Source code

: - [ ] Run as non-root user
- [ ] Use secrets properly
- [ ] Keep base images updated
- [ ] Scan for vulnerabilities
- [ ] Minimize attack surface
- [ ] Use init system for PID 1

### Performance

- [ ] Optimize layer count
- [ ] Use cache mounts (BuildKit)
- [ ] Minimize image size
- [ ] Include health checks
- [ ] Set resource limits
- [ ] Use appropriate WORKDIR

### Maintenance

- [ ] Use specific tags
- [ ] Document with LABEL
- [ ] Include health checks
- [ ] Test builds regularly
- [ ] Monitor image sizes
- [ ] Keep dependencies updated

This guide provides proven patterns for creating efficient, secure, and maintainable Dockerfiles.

Exercise prompt:
Starting with the line that contains "- [ ] Keep dependencies updated", print each line through the last one in the listing. Include both end lines and add nothing.

Response box:
- [ ] Keep dependencies updated

This guide provides proven patterns for creating efficient, secure, and maintainable Dockerfiles.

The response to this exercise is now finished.